▶ [PROBLEM REQUIREMENTS] Please count the lines in the records below that contain the word "chart" and reply with that number alone.

▶ [MATERIAL FOR THIS EXERCISE]
%%
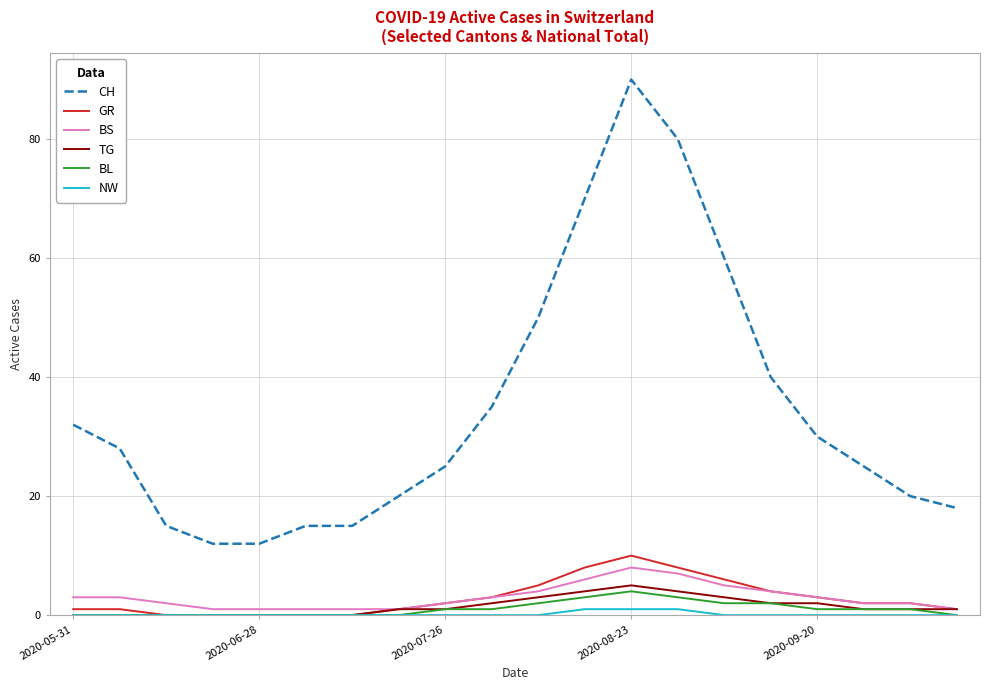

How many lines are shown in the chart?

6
%%
%%
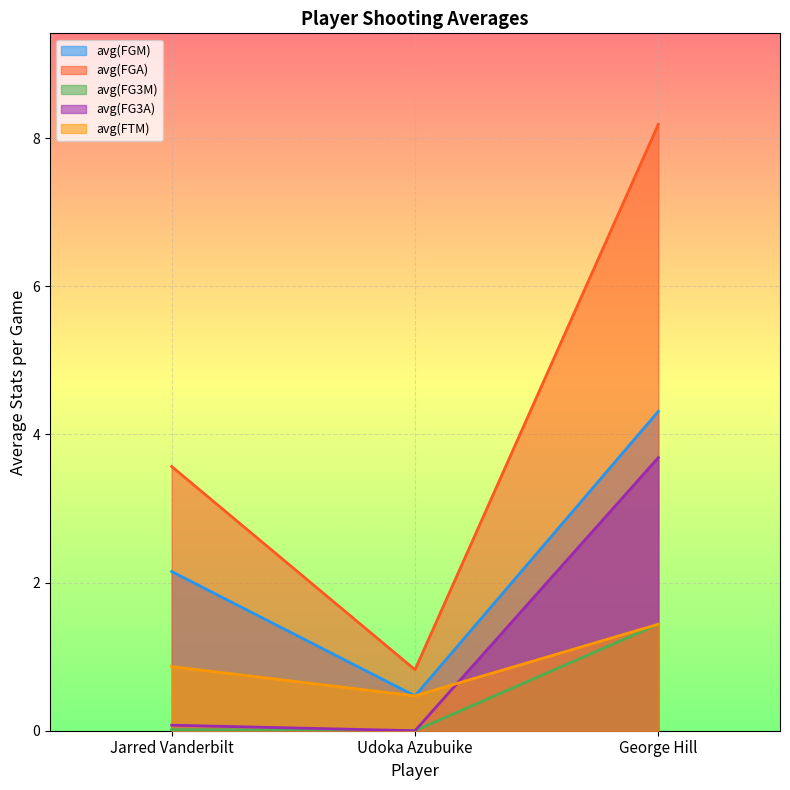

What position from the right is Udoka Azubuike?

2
%%
%%
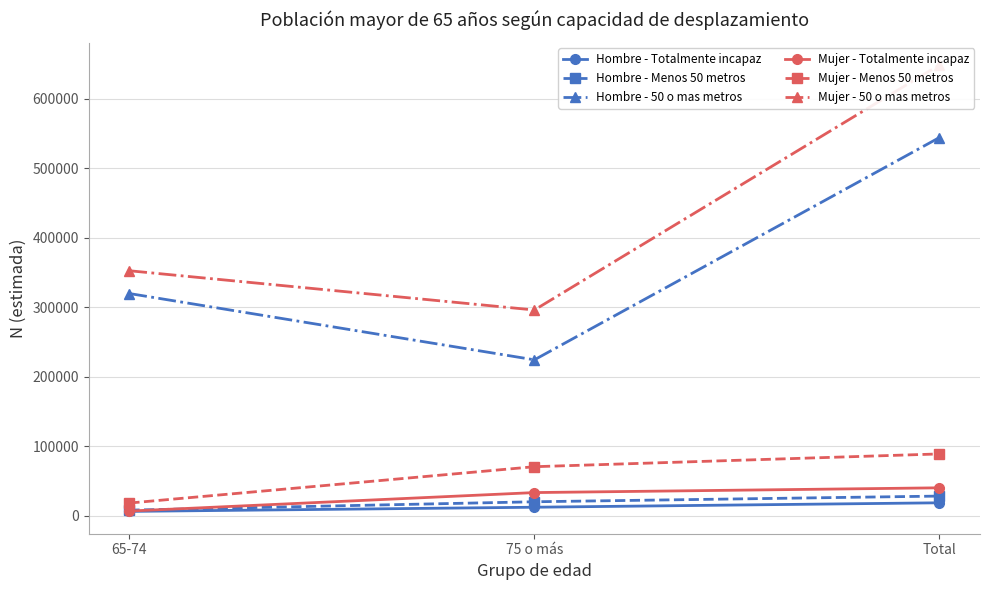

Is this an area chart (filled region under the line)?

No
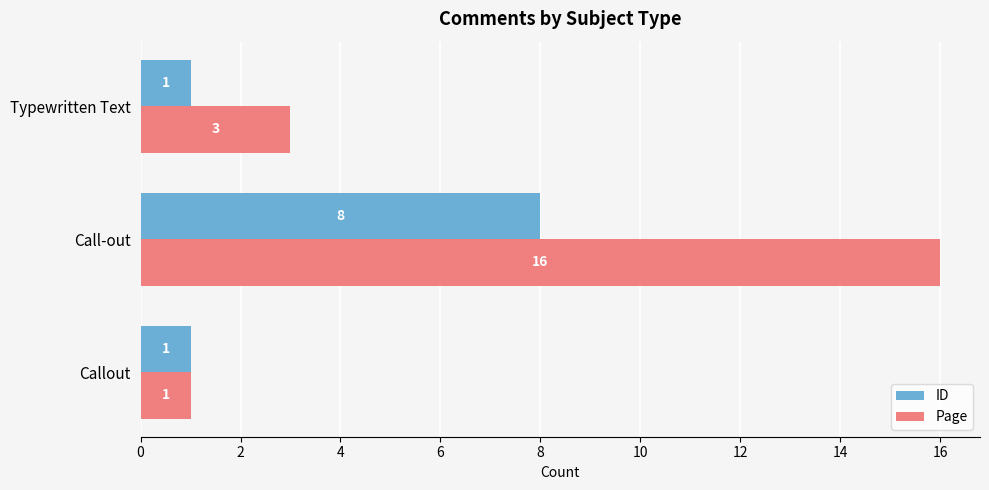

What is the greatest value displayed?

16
%%
▶ [RESPONSE TO THIS EXERCISE] 2